## Task instructions:
a – From the page about the novel City Sister Silver, write out the text between "Talk magazine (included" and "with American readers.", inclusive.
b – Continue the page about the novel City Sister Silver from where it stops.

## Exercise passage:
To see how City Sister Silver has been received by Americans, Czechs, and Germans, see below.


Alex Zucker lived in Prague for several years, translating and copy editing. He has translated several literary works from Czech into English, including Topol's novel The Devil's Workshop and his novella Trip to the Train Station. In 2010, he won the American Literary Translators Association's National Translation Award for his translation of Petra Hůlová's novel All This Belongs to Me. He lives in Brooklyn, New York.

The editor and translator of this book have, with the author's approval, deleted portions from the Czech edition of this book, totaling about 20 pages, for a variety of reasons. If you would like to read the entire novel as it originally appeared in Czech, you can read, download, or print out the deleted text by clicking here.


What People Have Been Saying About
Jáchym Topol's Novel City Sister Silver


A masterpiece of postcommunist Czech fiction.
Talk magazine (included in April Talk 10)

Like all grand epics, Jáchym Topol's City Sister Silver ... demands to be read multiple times, so dense is it with allusion, metaphor and complexities of plot.
—Sudip Bose, Washington Post Book World

City Sister Silver is nothing short of brilliant. Topol's language is dense and apocalyptic, but his influences and intellectual fetishes (Vonnegut, Burroughs, Native American lore) should connect with American readers.
—Richard Byrne, St. Louis Magazine

Like most newly free societies, City Sister Silver is at once violent, confused, and limitless in possibility – and like most revolutions, it is nearly impossible to quit once begun.
—Peter Ritter, Rain Taxi

In pointillist, elliptical prose, Topol aptly captures the period's social dislocation, and the hallucinatory quality of even everyday experiences ... It achieves a level of horrific lyricism reminiscent of the ravings of a minor, denunciatory Old Testament prophet. ... the narrative acquires the power of truth transmitted through sharp-honed fantasy and resonant vision.

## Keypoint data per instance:
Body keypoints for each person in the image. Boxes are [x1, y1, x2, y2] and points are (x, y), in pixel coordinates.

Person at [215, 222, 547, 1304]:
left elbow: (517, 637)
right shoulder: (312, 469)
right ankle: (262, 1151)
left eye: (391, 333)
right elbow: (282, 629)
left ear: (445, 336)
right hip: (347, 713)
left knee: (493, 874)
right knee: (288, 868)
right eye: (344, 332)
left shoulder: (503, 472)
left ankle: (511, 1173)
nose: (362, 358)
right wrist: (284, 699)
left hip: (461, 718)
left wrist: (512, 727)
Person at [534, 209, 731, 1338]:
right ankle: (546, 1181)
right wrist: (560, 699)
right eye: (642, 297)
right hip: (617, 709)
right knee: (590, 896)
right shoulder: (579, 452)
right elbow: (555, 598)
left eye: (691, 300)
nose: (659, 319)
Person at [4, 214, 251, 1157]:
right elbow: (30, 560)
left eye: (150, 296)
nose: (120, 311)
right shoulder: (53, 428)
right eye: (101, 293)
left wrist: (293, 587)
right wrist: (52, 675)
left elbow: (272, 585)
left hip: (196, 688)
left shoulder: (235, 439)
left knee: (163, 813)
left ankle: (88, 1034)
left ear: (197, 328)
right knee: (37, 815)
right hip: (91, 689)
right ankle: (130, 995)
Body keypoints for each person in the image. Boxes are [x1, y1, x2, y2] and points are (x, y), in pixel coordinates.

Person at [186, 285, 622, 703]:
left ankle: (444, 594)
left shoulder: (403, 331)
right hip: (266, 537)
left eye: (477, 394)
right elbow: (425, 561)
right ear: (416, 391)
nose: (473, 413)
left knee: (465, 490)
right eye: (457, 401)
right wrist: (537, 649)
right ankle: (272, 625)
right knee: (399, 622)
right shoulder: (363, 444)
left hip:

## Exercise responses:
a –
Talk magazine (included in April Talk 10)

Like all grand epics, Jáchym Topol's City Sister Silver ... demands to be read multiple times, so dense is it with allusion, metaphor and complexities of plot.
—Sudip Bose, Washington Post Book World

City Sister Silver is nothing short of brilliant. Topol's language is dense and apocalyptic, but his influences and intellectual fetishes (Vonnegut, Burroughs, Native American lore) should connect with American readers.

b –
Publishers Weekly

Topol is already being hailed as the supernova of post-1989 Czech fiction . . . and Zucker has emerged as a leader of what Daylight in Nightclub Inferno calls "the new generation," already ranking among the established translators.
—Randall Lyman, San Francisco Bay Guardian

City Sister Silver marks a turning point in Czech prose, the point when literary development must finally break away and, after all the fatiguing twists and turns and subtle departures, strike out in a definite direction. . . . the novel incorporates the tremendous hum of life and raw materials that has piled up with time, and does so with verve and with bold artistic stylization. . . . Topol's novel is a cross between a picaresque novel about the wanderings of Potok, the hounded narrator, and a breakneck-paced thriller complete with agents, spies, dead bodies, and mafiosi. . . . Weaving through the story is the motif of love. The amorous tension is evident from the first sentences, and following how that yearning escalates, emerging and working its way into clarity, is one of the greatest experiences of reading this book.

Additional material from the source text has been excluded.